Extracted data entries
□ □ □ □ □ □ □

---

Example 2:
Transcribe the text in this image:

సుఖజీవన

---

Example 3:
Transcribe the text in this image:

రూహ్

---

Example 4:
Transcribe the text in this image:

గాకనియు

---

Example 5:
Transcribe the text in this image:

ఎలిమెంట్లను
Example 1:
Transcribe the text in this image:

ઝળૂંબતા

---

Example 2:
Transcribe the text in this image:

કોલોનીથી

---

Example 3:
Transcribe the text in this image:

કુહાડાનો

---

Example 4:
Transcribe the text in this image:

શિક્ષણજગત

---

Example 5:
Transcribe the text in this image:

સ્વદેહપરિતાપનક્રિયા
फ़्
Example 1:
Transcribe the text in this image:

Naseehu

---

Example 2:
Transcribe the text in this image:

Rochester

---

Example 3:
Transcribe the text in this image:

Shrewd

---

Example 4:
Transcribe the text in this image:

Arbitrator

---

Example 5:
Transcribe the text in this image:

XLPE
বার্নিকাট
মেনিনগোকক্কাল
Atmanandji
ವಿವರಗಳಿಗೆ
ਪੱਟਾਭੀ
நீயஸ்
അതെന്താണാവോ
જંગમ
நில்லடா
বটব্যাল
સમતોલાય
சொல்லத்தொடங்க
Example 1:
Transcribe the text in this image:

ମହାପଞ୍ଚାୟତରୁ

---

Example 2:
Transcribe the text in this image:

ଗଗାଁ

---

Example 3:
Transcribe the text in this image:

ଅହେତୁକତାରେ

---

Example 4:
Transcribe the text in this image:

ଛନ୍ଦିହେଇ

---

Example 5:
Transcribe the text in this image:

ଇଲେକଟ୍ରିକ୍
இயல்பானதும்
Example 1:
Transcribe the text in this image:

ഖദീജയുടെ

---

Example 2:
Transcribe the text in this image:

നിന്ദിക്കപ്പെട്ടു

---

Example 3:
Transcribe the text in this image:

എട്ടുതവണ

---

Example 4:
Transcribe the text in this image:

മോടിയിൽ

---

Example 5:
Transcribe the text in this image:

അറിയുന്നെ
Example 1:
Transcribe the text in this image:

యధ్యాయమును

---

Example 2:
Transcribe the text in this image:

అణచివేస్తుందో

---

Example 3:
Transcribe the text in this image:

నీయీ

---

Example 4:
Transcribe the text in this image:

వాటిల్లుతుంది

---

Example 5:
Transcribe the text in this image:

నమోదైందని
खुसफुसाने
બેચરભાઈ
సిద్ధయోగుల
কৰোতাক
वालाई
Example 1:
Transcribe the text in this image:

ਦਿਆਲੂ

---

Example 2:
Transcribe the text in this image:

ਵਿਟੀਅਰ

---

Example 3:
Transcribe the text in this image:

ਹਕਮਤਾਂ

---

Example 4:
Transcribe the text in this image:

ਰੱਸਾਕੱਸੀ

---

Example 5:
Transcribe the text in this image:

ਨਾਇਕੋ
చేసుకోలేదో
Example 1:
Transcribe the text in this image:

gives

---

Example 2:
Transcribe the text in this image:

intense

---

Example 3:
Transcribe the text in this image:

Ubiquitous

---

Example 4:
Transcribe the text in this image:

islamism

□ □ □ □ □ □ □

EXERCISE PROMPT: Would you output every entry exactly as it was written?

RESPONSE TO THIS EXERCISE:
---

Example 2:
Transcribe the text in this image:

సుఖజీవన

---

Example 3:
Transcribe the text in this image:

రూహ్

---

Example 4:
Transcribe the text in this image:

గాకనియు

---

Example 5:
Transcribe the text in this image:

ఎలిమెంట్లను
Example 1:
Transcribe the text in this image:

ઝળૂંબતા

---

Example 2:
Transcribe the text in this image:

કોલોનીથી

---

Example 3:
Transcribe the text in this image:

કુહાડાનો

---

Example 4:
Transcribe the text in this image:

શિક્ષણજગત

---

Example 5:
Transcribe the text in this image:

સ્વદેહપરિતાપનક્રિયા
फ़्
Example 1:
Transcribe the text in this image:

Naseehu

---

Example 2:
Transcribe the text in this image:

Rochester

---

Example 3:
Transcribe the text in this image:

Shrewd

---

Example 4:
Transcribe the text in this image:

Arbitrator

---

Example 5:
Transcribe the text in this image:

XLPE
বার্নিকাট
মেনিনগোকক্কাল
Atmanandji
ವಿವರಗಳಿಗೆ
ਪੱਟਾਭੀ
நீயஸ்
അതെന്താണാവോ
જંગમ
நில்லடா
বটব্যাল
સમતોલાય
சொல்லத்தொடங்க
Example 1:
Transcribe the text in this image:

ମହାପଞ୍ଚାୟତରୁ

---

Example 2:
Transcribe the text in this image:

ଗଗାଁ

---

Example 3:
Transcribe the text in this image:

ଅହେତୁକତାରେ

---

Example 4:
Transcribe the text in this image:

ଛନ୍ଦିହେଇ

---

Example 5:
Transcribe the text in this image:

ଇଲେକଟ୍ରିକ୍
இயல்பானதும்
Example 1:
Transcribe the text in this image:

ഖദീജയുടെ

---

Example 2:
Transcribe the text in this image:

നിന്ദിക്കപ്പെട്ടു

---

Example 3:
Transcribe the text in this image:

എട്ടുതവണ

---

Example 4:
Transcribe the text in this image:

മോടിയിൽ

---

Example 5:
Transcribe the text in this image:

അറിയുന്നെ
Example 1:
Transcribe the text in this image:

యధ్యాయమును

---

Example 2:
Transcribe the text in this image:

అణచివేస్తుందో

---

Example 3:
Transcribe the text in this image:

నీయీ

---

Example 4:
Transcribe the text in this image:

వాటిల్లుతుంది

---

Example 5:
Transcribe the text in this image:

నమోదైందని
खुसफुसाने
બેચરભાઈ
సిద్ధయోగుల
কৰোতাক
वालाई
Example 1:
Transcribe the text in this image:

ਦਿਆਲੂ

---

Example 2:
Transcribe the text in this image:

ਵਿਟੀਅਰ

---

Example 3:
Transcribe the text in this image:

ਹਕਮਤਾਂ

---

Example 4:
Transcribe the text in this image:

ਰੱਸਾਕੱਸੀ

---

Example 5:
Transcribe the text in this image:

ਨਾਇਕੋ
చేసుకోలేదో
Example 1:
Transcribe the text in this image:

gives

---

Example 2:
Transcribe the text in this image:

intense

---

Example 3:
Transcribe the text in this image:

Ubiquitous

---

Example 4:
Transcribe the text in this image:

islamism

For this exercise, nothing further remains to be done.